This holding sets on its head the notion that a lawyer to lawyer communication may occur in a less formal setting.  Going forward, lawyers involved in consumer collection matters must take care to ensure that their internal policies and procedures are fully compliant with the FDCPA even when there is not direct contact with a consumer.

The second question presented to the Court was whether, by omitting the “in writing” requirement of the Thirty Day Notice, the Ross law firm lessened the consumer’s burden of requesting a validation of the debt, and by so doing waived the requirement.
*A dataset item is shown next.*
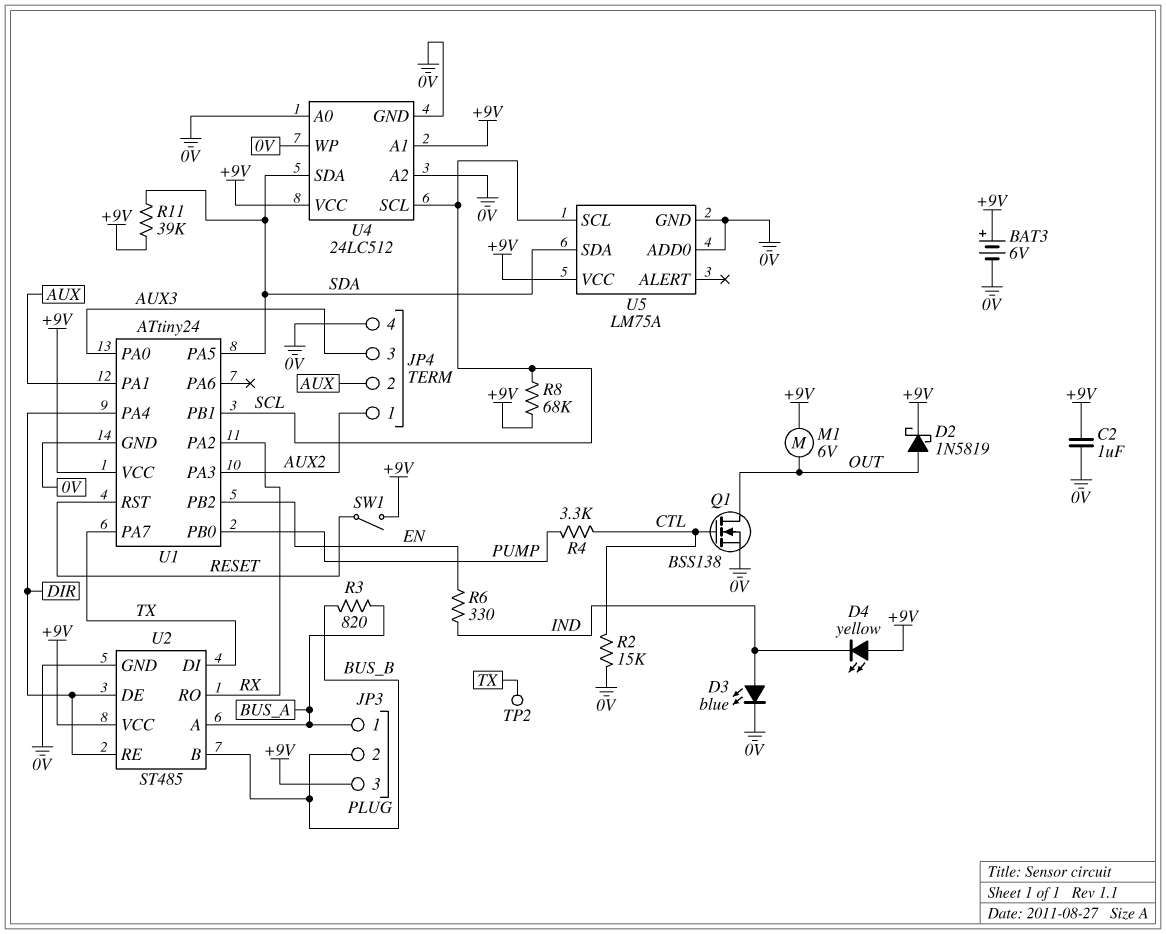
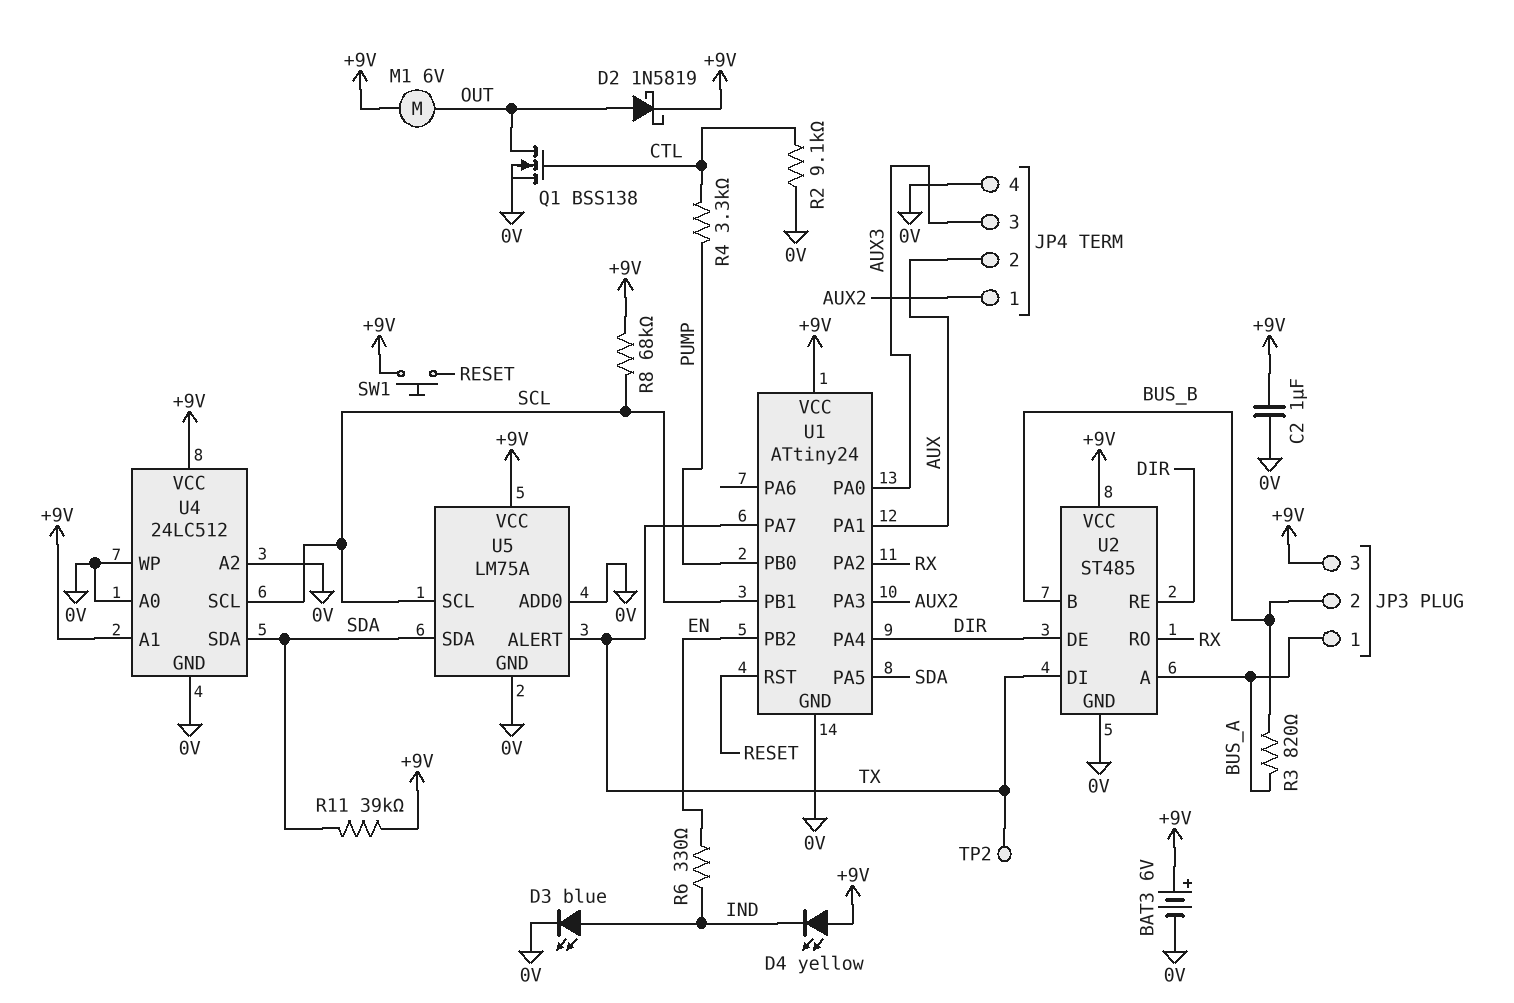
R2: 15k (0V, CTL) -> 9.1k (0V, CTL)
SW1: switch (+9V, RESET) -> button (+9V, RESET)
U5 pin ALERT: none -> TX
Notwithstanding that this approach actually enhanced the consumer’s ability to dispute a debt, the Court rejected this argument, holding that § 1692g speaks in absolute terms that a “debt collector ‘shall’ notify the consumer of her right to dispute the debt in writing.” The Court went on to point out that “[s]ection 1692k imposes civil liability on ‘any debt collector who fails to comply with any provision’ of the FDCPA.”  In declining to “judicially fashion a ‘waiver remedy,’”  the Court held that the plain language of the statute imposes civil liability for any violation of  §1692g.

The final question before the Court was whether the omission of the “in writing” requirement was “false, deceptive, or misleading” within the meaning of §1692g.  The Ross law firm argued that the sending of the defective demand letter to Bishop’s attorney was subject to the “competent lawyer” standard.  In other words,  the consumer’s lawyer should have reasonably known that the FDCPA required any dispute or request for a validation of a debt to be in writing.  Notwithstanding that the demand letter was sent to an attorney, the Court rejected the “competent lawyer” standard in favor of the “least sophisticated consumer” standard.  The Court held that since the omission of the words “in writing” created a false statement, there was “no basis in the FDCPA to treat false statements made to lawyers differently from false statements made to consumers themselves.”

In summary, the Bishop decision creates a dangerous canyon for lawyers to cross when dealing with other lawyers in consumer debt collection cases.  A creditor’s lawyer cannot assume a collegial relationship with opposing debtor’s counsel, nor deal with that lawyer on an informal basis.  Compliance with every facet of the FDCPA is mandated in each of a lawyer’s communications with counsel representing a consumer.  To do otherwise creates strict liability under the act.